(Bloomberg) -- Despite threats of U.S. auto tariffs and heated trade talks, it’s full steam ahead for Canada on a new bridge between the two countries.

The contract to build and operate the Gordie Howe International Bridge connecting Detroit and Windsor was finalized Friday with an estimated lifetime cost of C$5.7 billion ($4.4 billion). The consortium includes Toronto-based Aecon Group Inc. and the Canadian units of Madrid-based Actividades de Construccion y Servicios SA and Texas-based Fluor Corp.

It would bring a new 1.6-mile, six-lane bridge across the Detroit River -- the busiest corridor in Canada-U.S. trade, particularly for the auto sector. The bridge is being financed by the Canadian government and isn’t scheduled to open until 2024, but is nonetheless a bet that trade tensions will pass.

“There will always be a trading relationship between Canada and the United States,” said Dwight Duncan, board chair of the Windsor-Detroit Bridge Authority and former Ontario finance minister. He said they “never” considered delaying the project, pending trade talks. “Whatever glitches happen in the next six hours, six days, six months, there will continue to be a need for this crossing, there will continue to be trade.”

The bridge project is exposed to several fronts of the trade fight between the U.S. and Canada. The American owners of an existing, rival bridge are pressuring President Donald Trump -- who is currently frustrated with Canada -- to revoke a key waiver for the new one. Trump has threatened tariffs on Canadian auto imports, which would upend traffic and toll levels. A potential collapse of the North American Free Trade Agreement could sap trade between the nations.

Despite that, the bridge has support from a wide range of U.S. and Canadian political leaders of various partisan affiliations.

Duncan declined to say whether he has assurances the Trump administration won’t intervene, saying the president praised the project in a joint statement with Canadian Prime Minister Justin Trudeau last year.

“My job’s to get the bridge built and the bridge is going to get built,” Duncan said. “This is an important reminder of our commitment to the ongoing relationship between our two great countries.”

The bridge will be built with North American steel, primarily sourced within Canada. Tariffs on steel applied by both the U.S. and Canada are “not a big issue” for the project, Duncan said.

Tolls, Traffic

The public-private partnership contract includes C$3.8 billion to build the project and C$1.9 billion to operate it for 30 years. The price is higher than initially estimated, but Duncan said the previous Canadian government “grossly” underestimated the cost and timeline for the large-scale project.

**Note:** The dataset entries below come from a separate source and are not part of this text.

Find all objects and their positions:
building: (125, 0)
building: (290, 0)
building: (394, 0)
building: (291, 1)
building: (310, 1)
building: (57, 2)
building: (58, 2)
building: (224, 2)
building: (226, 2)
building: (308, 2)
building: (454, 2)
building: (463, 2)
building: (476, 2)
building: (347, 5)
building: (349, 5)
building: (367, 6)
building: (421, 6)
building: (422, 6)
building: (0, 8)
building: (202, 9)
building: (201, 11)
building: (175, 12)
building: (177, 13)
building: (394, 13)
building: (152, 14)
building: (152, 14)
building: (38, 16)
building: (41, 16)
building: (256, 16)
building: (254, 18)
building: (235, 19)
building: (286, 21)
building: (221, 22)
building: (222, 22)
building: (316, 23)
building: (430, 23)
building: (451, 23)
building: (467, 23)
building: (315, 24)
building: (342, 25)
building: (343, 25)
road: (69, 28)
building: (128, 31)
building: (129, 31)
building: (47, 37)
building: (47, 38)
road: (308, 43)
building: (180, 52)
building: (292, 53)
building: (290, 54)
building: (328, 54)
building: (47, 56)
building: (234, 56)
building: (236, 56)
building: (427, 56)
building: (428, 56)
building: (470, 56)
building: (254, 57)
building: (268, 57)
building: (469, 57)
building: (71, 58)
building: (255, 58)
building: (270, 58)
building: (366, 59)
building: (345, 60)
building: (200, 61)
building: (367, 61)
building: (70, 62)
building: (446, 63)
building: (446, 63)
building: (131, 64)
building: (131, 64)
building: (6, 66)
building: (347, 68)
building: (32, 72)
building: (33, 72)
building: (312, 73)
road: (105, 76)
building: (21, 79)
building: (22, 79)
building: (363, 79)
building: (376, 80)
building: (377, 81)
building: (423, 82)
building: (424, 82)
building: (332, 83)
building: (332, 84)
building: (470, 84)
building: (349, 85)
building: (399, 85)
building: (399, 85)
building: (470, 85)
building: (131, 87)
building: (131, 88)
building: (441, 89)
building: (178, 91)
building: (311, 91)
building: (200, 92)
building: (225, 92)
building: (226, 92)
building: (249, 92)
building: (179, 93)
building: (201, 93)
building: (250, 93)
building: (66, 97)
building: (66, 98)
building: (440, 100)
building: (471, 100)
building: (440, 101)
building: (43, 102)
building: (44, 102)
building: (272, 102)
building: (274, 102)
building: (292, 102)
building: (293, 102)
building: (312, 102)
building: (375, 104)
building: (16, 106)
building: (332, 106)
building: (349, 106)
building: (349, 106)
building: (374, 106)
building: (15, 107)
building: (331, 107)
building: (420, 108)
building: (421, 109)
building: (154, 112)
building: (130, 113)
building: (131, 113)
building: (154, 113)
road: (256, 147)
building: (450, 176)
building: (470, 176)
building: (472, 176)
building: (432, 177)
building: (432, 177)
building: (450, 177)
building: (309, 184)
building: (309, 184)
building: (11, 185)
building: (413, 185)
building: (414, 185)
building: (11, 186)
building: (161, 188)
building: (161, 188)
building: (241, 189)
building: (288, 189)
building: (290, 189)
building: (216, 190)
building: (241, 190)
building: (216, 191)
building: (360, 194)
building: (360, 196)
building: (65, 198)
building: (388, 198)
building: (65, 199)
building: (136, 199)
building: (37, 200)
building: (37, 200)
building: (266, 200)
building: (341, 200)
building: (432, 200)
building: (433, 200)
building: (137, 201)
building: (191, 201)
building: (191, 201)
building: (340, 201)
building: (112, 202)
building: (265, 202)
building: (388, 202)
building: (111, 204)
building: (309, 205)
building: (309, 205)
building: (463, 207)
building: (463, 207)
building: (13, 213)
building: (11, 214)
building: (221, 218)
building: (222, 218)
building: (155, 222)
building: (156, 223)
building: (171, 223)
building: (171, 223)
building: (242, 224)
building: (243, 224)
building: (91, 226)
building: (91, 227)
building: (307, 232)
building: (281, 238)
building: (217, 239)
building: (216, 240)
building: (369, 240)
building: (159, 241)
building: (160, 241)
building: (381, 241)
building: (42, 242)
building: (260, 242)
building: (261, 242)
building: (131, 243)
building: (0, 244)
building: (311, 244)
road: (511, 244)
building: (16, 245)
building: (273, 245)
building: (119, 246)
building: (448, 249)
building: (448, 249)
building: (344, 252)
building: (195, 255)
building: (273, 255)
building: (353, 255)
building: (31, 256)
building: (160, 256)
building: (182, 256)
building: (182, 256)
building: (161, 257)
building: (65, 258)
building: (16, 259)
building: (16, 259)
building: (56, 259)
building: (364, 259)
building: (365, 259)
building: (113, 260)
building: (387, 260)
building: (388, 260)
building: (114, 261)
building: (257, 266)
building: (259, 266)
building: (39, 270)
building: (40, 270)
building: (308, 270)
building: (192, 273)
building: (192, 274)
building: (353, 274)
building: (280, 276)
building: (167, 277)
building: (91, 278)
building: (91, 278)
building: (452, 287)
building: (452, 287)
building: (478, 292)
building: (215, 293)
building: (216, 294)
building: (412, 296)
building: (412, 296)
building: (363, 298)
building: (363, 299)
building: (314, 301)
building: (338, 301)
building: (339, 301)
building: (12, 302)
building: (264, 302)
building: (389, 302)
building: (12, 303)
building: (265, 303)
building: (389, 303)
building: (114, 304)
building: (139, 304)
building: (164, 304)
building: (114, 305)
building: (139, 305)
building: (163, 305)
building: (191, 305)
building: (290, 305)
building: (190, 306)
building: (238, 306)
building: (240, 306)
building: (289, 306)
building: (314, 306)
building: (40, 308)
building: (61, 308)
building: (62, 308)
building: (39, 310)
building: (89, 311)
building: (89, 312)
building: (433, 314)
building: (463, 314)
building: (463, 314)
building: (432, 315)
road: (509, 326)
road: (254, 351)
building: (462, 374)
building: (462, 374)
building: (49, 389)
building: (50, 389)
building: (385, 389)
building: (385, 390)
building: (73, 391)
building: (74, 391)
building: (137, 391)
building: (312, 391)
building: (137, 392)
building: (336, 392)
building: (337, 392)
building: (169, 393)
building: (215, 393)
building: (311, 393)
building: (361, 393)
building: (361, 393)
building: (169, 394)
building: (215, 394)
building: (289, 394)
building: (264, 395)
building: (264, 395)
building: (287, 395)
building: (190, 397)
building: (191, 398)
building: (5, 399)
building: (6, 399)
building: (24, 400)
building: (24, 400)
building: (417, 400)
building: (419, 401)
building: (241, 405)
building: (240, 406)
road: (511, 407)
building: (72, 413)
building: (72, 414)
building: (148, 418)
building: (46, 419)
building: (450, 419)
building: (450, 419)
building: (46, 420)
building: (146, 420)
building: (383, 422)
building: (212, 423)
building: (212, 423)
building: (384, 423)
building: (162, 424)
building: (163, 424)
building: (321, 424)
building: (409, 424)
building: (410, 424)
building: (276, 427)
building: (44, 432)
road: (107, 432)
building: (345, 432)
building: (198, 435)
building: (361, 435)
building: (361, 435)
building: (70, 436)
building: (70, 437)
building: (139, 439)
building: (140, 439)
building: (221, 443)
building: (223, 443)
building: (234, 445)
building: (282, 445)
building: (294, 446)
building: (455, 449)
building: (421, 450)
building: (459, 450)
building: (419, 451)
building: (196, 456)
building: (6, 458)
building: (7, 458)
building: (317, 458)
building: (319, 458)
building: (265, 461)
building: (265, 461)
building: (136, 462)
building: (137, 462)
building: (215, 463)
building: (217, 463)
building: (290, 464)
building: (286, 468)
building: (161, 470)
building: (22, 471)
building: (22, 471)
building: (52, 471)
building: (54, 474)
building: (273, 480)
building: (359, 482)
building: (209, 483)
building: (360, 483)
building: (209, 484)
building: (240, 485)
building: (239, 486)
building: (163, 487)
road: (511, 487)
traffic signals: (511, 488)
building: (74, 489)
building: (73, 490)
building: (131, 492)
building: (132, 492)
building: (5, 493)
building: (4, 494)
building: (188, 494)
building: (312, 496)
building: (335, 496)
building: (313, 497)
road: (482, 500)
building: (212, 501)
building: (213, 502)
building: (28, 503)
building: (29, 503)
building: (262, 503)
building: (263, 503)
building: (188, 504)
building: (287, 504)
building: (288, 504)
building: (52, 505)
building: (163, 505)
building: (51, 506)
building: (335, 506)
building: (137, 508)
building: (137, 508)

The owners of the existing Ambassador Bridge said traffic levels have been falling -- raising the prospect of a bridge growing in cost and hoping for a split share of declining toll revenue to pay itself off. Duncan brushed that aside, saying “it’ll be all recouped” and that traffic levels are falling in part “because of the poor condition of the other border crossings.” He didn’t say which. Traffic historically “trends up and it will continue to trend up, particularly on the commercial side,” he said.

The builder consortium raised C$446.4 million in bond sales last week. S&P Global Ratings assigned the project a preliminary A- rating last month, which it said “reflects the strength and experience of the highly integrated consortium.” The project will create 2,500 construction jobs, the Windsor-Detroit Bridge Authority said in a statement.